Vice-Premier Wu Yi yesterday ordered a thorough review of pharmaceutical production licenses and certificates amid a widening probe into the scandal involving the former head of the national food and drug watchdog.
Production licenses for nearly 170,000 medicines will be reviewed under strict assessment procedures by the end of the year.
In a national video-conference, Wu singled out drugs which were granted national-level production licenses from 1999 to 2002 as the focus of inspection.
Wu's action is seen as a major effort to reorganize the disorderly drug market the legacy of the disgraced former head of the State Food and Drug Administration (SFDA), Zheng Xiaoyu.
Zheng, 63, is being investigated for taking bribes during his eight years in office since 1998.
Insiders said there was rampant corruption involving the SFDA after Zheng introduced the Good Medicine Product (GMP) certificate to replace local standards.
By 2003, more than 2,000 drug producers had been awarded GMP certificates, compared with only 87 before 1999.
"It was an open secret that without money, getting a GMP approval or national production license was impossible," Business News quoted an unnamed drug producer as saying.
Besides reviewing GMP approval and production licenses, Wu also ordered that quality inspectors be dispatched to factories which make key drugs such as injections, biomedicine and special medicines.
There were a series of injection-related medical accidents last year, including the Xinfu antibiotic made by Anhui-based Worldbest Bio-pharmaceutical Co, which claimed 11 lives.
Wu criticized "unscrupulous drug authorities", and called for strict administrative and legal penalties to be imposed on corrupt officials and drug producers.

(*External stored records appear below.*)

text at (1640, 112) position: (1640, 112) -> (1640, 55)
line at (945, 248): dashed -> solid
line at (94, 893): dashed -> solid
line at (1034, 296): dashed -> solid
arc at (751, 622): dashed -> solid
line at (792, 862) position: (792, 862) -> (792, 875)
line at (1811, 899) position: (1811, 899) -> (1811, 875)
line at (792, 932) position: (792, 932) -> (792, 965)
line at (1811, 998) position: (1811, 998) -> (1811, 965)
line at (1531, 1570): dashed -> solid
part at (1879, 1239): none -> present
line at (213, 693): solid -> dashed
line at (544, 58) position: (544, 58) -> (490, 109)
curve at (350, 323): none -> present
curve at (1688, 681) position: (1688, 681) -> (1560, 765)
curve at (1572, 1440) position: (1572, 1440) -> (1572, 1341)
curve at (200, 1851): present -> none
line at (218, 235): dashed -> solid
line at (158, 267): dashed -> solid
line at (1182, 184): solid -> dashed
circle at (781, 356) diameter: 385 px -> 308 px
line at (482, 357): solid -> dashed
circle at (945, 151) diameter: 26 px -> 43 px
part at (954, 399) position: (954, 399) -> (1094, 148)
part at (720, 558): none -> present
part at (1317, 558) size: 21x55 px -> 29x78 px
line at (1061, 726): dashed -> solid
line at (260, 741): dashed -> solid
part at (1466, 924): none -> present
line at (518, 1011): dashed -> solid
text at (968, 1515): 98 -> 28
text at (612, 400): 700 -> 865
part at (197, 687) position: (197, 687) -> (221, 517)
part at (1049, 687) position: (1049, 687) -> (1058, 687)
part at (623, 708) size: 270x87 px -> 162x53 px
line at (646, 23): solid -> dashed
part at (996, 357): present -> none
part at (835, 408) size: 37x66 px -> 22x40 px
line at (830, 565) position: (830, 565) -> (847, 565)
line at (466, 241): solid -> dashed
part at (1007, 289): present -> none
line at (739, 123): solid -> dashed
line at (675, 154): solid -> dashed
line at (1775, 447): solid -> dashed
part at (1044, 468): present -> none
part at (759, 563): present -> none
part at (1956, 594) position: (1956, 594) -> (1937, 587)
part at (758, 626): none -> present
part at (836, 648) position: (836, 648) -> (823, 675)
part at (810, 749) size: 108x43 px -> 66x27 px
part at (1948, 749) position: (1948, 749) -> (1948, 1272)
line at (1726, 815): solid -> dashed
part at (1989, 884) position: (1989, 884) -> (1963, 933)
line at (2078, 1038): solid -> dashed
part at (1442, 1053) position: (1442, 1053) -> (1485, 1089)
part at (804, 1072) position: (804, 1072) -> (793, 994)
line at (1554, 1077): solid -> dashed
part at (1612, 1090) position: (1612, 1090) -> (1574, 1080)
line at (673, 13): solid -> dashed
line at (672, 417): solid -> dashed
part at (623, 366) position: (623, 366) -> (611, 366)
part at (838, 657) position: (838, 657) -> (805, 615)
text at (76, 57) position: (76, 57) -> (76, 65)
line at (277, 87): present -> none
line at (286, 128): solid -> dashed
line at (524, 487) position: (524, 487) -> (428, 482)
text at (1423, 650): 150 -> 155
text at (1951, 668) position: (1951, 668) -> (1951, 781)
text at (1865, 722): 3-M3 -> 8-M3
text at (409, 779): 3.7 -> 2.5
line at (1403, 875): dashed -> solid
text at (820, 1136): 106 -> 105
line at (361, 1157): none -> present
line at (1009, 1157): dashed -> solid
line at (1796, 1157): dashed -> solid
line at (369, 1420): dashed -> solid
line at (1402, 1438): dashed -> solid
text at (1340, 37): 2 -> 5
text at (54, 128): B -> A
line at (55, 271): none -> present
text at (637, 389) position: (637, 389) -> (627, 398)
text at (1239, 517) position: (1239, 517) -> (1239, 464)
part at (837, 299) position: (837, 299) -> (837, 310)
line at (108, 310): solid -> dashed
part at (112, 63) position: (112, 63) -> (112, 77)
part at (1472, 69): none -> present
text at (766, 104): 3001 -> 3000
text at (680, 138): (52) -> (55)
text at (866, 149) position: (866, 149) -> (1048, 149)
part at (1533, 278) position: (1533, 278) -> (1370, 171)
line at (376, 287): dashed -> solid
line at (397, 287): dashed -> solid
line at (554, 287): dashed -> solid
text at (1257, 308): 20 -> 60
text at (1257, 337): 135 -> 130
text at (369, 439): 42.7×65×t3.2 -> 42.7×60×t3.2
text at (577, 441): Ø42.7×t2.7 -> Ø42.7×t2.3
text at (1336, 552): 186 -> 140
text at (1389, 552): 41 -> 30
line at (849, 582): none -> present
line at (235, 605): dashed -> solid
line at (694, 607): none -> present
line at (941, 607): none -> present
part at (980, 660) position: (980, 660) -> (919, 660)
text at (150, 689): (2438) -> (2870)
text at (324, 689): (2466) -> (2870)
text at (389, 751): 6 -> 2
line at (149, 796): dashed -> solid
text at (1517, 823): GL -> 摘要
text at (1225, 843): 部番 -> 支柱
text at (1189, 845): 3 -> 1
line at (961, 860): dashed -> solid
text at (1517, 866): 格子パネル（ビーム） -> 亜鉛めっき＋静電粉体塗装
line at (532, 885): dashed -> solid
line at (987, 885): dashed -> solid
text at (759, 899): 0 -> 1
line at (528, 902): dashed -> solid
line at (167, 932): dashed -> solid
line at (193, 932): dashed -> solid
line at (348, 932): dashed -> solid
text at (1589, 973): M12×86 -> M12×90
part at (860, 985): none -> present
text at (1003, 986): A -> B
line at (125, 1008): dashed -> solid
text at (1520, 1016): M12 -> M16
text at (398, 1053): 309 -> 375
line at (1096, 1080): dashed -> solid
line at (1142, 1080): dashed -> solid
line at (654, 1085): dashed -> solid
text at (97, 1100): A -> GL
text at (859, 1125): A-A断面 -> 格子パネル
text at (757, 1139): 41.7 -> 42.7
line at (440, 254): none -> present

"Fines alone will not be enough. All those people should face the full force of the law," said Wu.
She admitted that the drug supervision system has severe loopholes, ranging from loose rules which could be changed by some officials to suit their own interests to lax supervision.
In the past few years, the SFDA handled more than 10,000 applications for registering new drugs annually, compared with 148 in the United States in 2004.
To clean up the industry, drug supervision authorities revoked the business licenses of 160 drug manufacturers and retailers in 2006.
Hao Heping, former director of the department of medical equipment in charge of issuing production licenses, was sentenced to 15 years in November for corruption.